Dr. Paul recommends treating pets preventively for fleas year round.
“You have to understand the flea life cycle if you want to rid your pet and household of these pesky external parasites,” says Dr. Allan Paul, a veterinary parasitologist at the University of Illinois College of Veterinary Medicine in Urbana. “Appropriate treatment must take into account that different stages of the flea’s life.”
According to Dr. Paul, the cat flea is the type of flea that is commonly seen on both cats and dogs, while the dog flea is rare. Cat flea eggs hatch into larvae within two to five days and enter the pupa – or cocoon – stage the following week. They then develop into adult fleas within one to two weeks, if an appropriate host is available. In the Midwest, the cycle from egg to adult can happen in about a month.
When the flea is in the pupal stage of development, the exterior of the pupa is very sticky. This sticky coating acts as protection for the flea, as the pupae are resistant to insecticides, and are therefore hard to kill. Fleas in the pupal stage are what overwinter in peoples’ homes.
What triggers adult fleas to emerge from these pupae? Dr. Paul explains that the pupae wait to detect heat, carbon dioxide, and vibrations – all signals that a warm-blooded host is nearby – before emerging. Since pupae need movement to hatch, vacuuming is a good way to inadvertently hatch them. The vacuum bag should be changed or canister emptied to keep the fleas from spreading around the house by means of the vacuum.
Pets can get fleas from the outdoors, as the cat flea can be found on various species of wildlife, including raccoons and opossums.
“Fleas can cause what is called flea allergy dermatitis in cats and dogs, meaning itchy skin.

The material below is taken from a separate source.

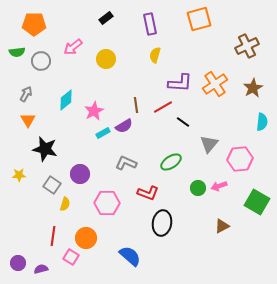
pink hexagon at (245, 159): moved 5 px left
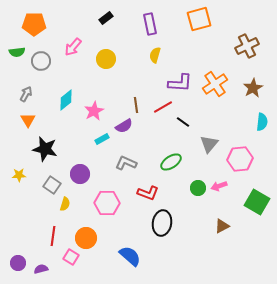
pink arrow at (73, 47): rotated 12 degrees counterclockwise
cyan rectangle at (103, 133): moved 1 px left, 6 px down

Although fleas themselves are rarely detected on animals, since pets tend to eat the fleas, the pet will be extremely itchy,” says Dr. Paul.
If you suspect your pet may have fleas, it is important to bring the animal to see a veterinarian to receive treatment and relief from itching. The veterinarian will examine the pet for live fleas, which may be seen jumping on the pet, or more likely for what is called “flea dirt” (flea poop) on the pet.
If a pet has evidence of fleas, the veterinarian can offer various forms of treatment. Dr. Paul recommends treating pets preventively for fleas year round, since fleas are able to survive the winter in peoples’ homes.